** Consignes **
**A)** D'après le portrait du curé de Montreynaud, pour quel candidat Gérard Riffard a-t-il voté ?
**B)** Prolongez le portrait du curé de Montreynaud à partir de sa dernière phrase.

** Texte fourni **
"""

Son enfance a été «marquée par les valeurs chrétiennes». La foi, il l’a ressentie «au fond de lui, tout gosse». «C’est un don de Dieu qui grandit en vous de manière inconsciente jusqu’au jour où il s’impose», explique-t-il. Après le bac, il a fait un an de fac. «Je me suis souverainement emmerdé jusqu’au jour où j’ai trouvé ma voie et suis entré au séminaire.»

«Quand Benoît XVI a été élu, je me suis dit "merde, merde, merde".» Le curé de Montreynaud n’apprécie pas le pape allemand et le dit clairement. «Ratzinger, c’était tout ce qu’il ne fallait pas, un intellectuel, un penseur, un théologien, mais pas un pasteur.» Son prédécesseur, Jean Paul II, trop politique, n’était pas non plus sa tasse de thé. «Je n’ai jamais vibré pour lui.» Gérard Riffard se sent proche en revanche de François. «Avec lui, ça a changé extraordinairement. Il a des paroles fortes par rapport à ce que doit être l’Eglise. Il ose appeler un chat un chat, par exemple quand il relativise l’argent et le pouvoir. Il va à la rencontre des gens, il s’est rendu à Lampedusa [l’île italienne où échouent beaucoup de migrants, ndlr].»

Gérard Riffard s’assume «de gauche». Il a voté Hollande mais se dit «déçu». Sur les questions de société, cet ancien curé n’est pas un révolutionnaire. Il est plutôt favorable à l’ordination d’hommes mariés tout en signalant qu’il croit «beaucoup à la valeur de signe du célibat choisi», mais ne s’engage pas sur la question du ministère féminin. Par ailleurs, il considère que «le mariage, c’est l’union d’un homme et d’une femme qui construisent ensemble un projet de vie et de famille», et se dit «des plus réservés» sur l’adoption par les couples homosexuels, la PMA et la GPA.«C’est quelqu’un de discret, d’humble et qui n’aime pas faire de vagues. Mais c’est aussi quelqu’un qui ne plie pas», dit de lui Yves Scanu, le responsable local du Réseau Education sans frontières.

"""

** Données étudiées **
"""

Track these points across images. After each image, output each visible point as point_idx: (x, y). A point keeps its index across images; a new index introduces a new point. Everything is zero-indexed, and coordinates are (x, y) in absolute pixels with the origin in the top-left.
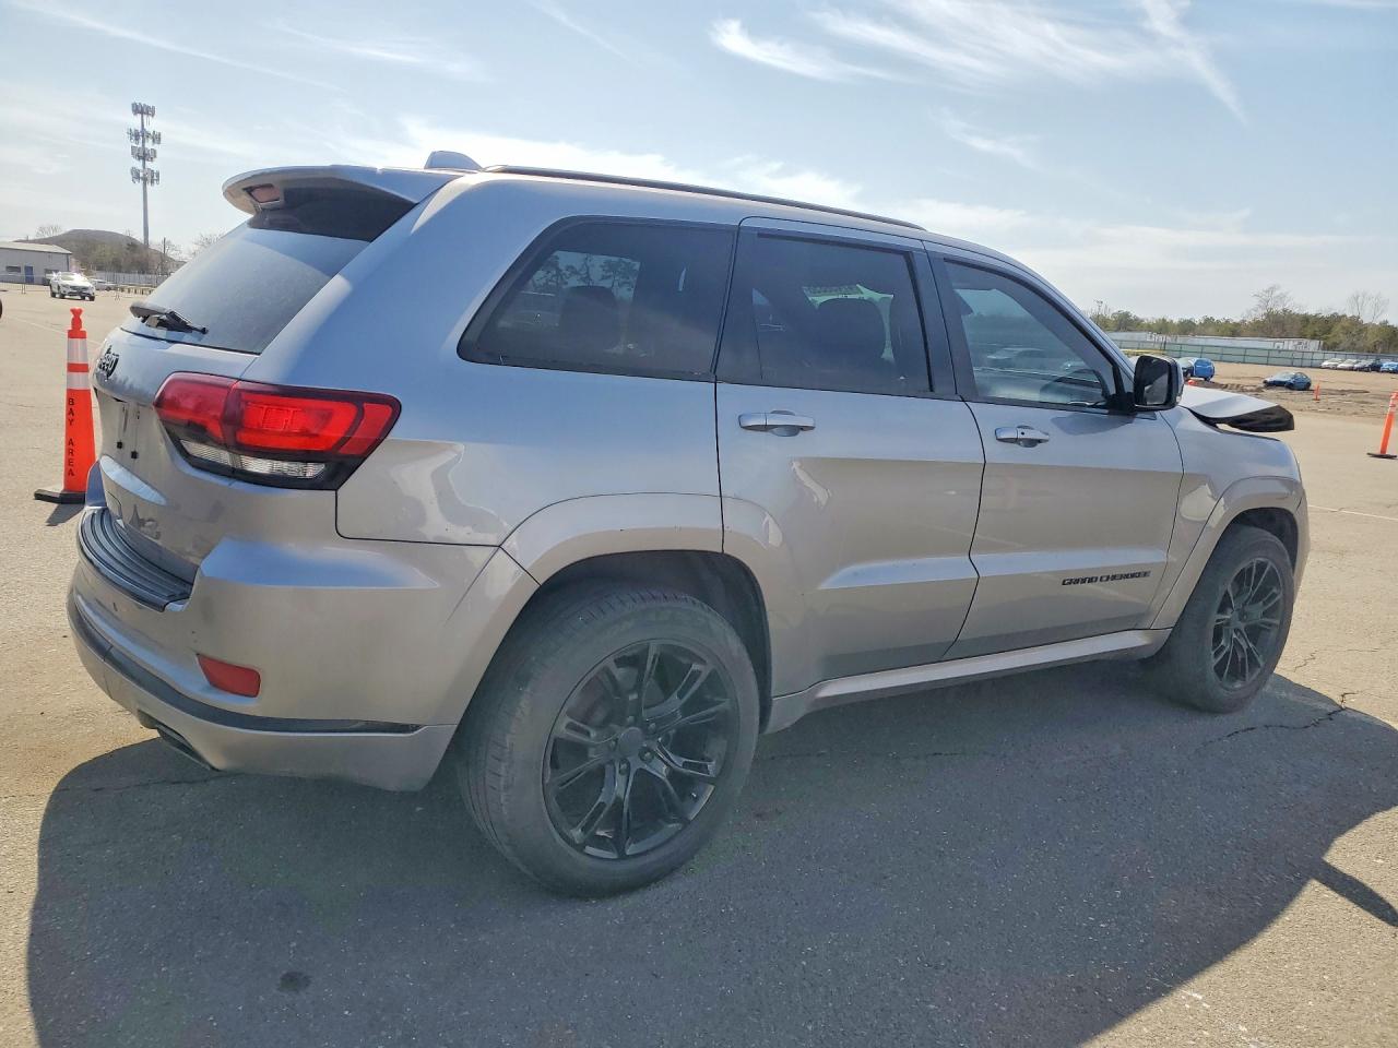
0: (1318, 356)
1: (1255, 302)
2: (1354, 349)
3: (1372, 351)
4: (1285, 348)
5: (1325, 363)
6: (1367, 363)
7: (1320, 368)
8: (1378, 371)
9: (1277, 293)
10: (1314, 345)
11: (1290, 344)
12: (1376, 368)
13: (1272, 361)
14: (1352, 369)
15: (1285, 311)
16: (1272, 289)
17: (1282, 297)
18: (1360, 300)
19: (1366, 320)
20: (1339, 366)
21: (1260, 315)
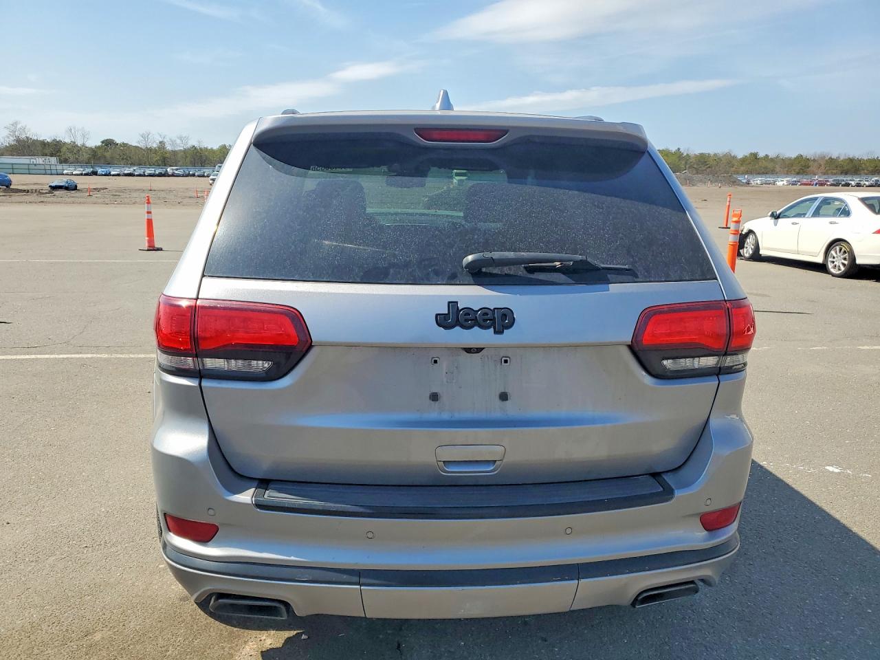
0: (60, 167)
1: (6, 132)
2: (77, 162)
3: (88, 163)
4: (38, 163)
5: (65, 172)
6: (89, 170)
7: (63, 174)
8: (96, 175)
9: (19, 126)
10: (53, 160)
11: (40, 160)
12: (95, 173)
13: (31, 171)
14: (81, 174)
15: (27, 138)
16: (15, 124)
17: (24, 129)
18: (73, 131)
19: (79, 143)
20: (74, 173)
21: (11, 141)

"""
"""

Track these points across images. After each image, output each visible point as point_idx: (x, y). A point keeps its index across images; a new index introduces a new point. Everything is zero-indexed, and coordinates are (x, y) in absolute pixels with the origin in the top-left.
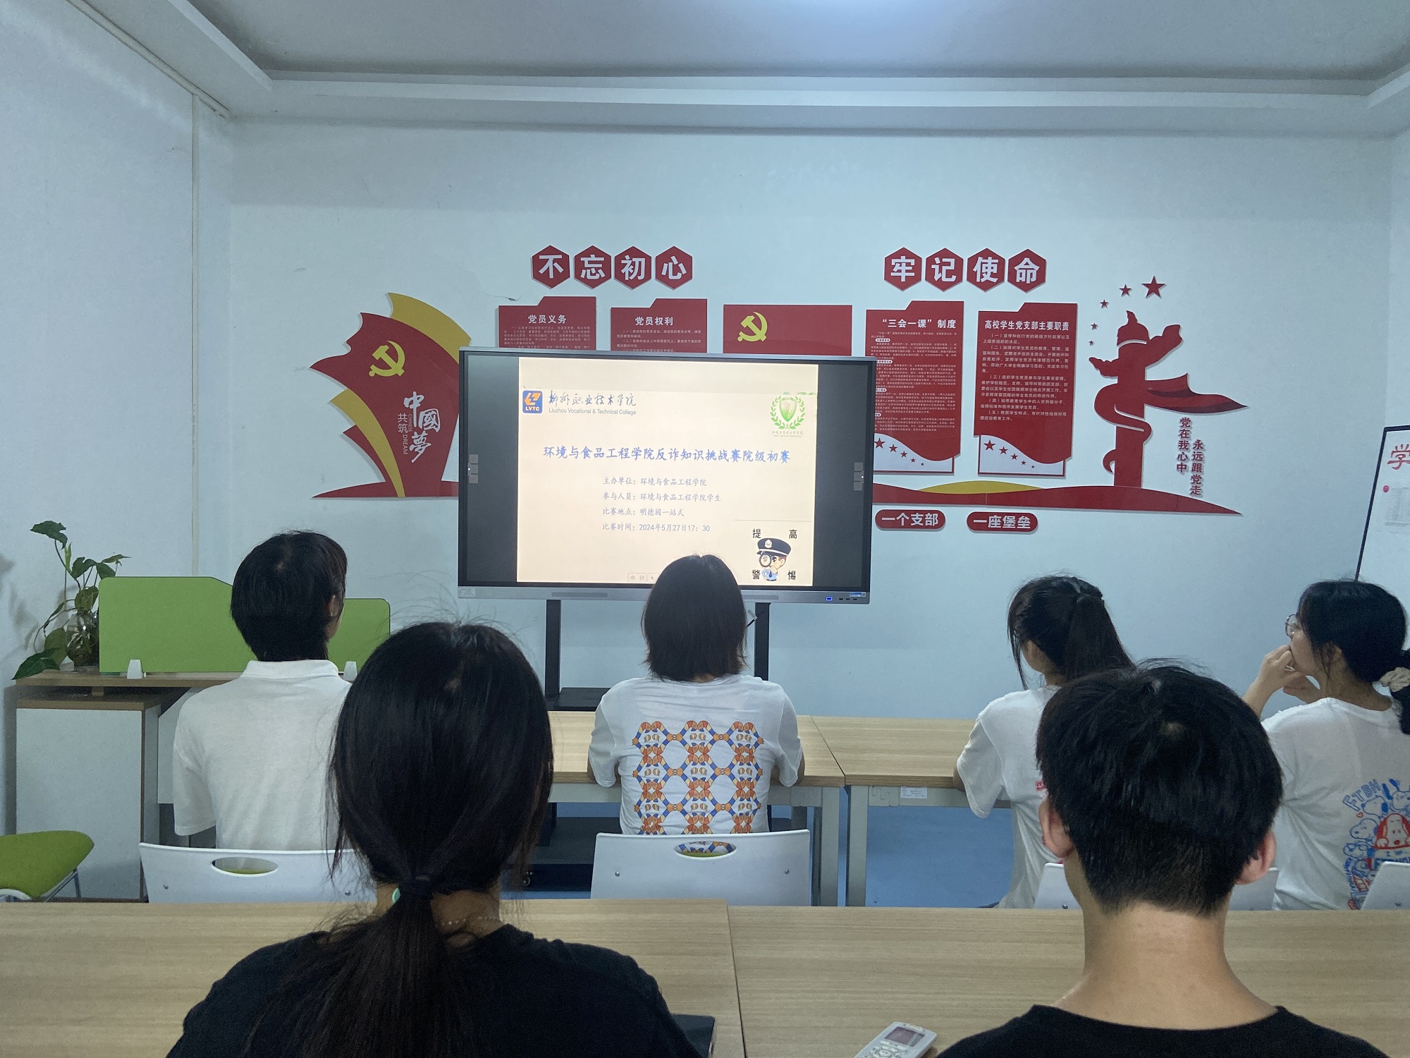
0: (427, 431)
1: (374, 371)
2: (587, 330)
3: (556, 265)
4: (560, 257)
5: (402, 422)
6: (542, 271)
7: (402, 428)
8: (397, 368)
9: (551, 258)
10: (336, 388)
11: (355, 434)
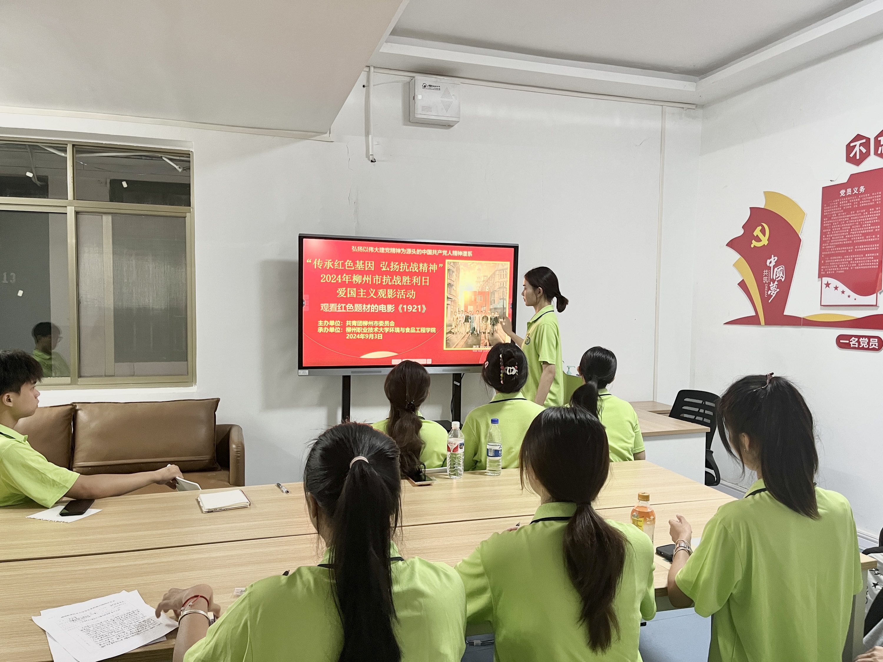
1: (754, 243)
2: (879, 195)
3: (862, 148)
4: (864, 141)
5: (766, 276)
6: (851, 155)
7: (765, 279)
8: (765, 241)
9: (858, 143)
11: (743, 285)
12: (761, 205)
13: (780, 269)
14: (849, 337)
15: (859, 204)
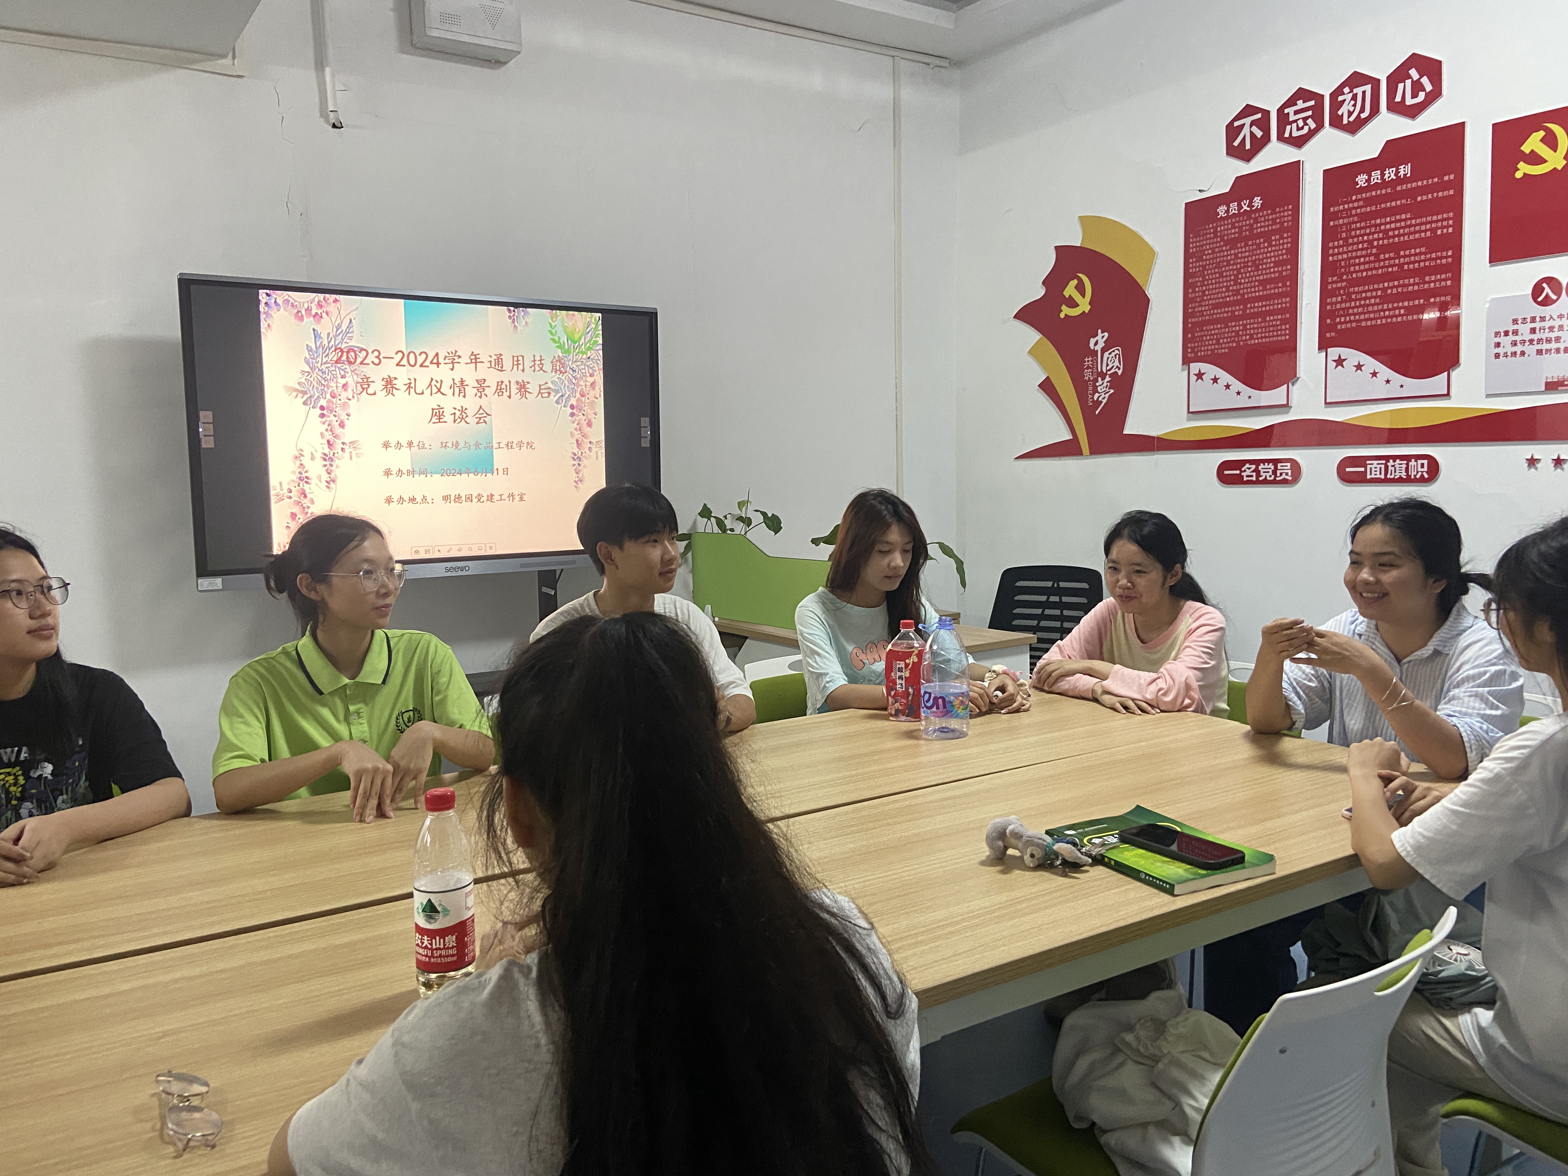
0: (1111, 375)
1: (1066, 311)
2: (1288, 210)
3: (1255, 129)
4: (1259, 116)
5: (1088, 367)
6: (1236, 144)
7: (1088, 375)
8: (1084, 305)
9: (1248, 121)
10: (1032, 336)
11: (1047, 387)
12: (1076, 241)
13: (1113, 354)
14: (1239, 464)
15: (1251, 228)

"""

** Réponses **
**A)** Il a voté pour Hollande.

**B)**
Avec Maurice Vincent, l’ancien maire PS de Saint-Etienne battu aux municipales par un UMP, Gérard Riffard a eu des relations compliquées. C’est cet édile qui a pris l’arrêté lui valant d’être traîné devant les tribunaux. «Gérard Riffard a toujours eu une position exclusivement morale, explique Maurice Vincent. Avec les préfets successifs, nous avons attiré son attention sur les problèmes constants de sécurité que posait son hébergement. Sans résultat. D’où l’arrêté.» «Il y a un conflit entre la loi et l’obligation de ne pas laisser des gens dehors en situation de danger, a rétorqué Gérard Riffard lors de son procès. Je suis bouffé par ce qui se passe.»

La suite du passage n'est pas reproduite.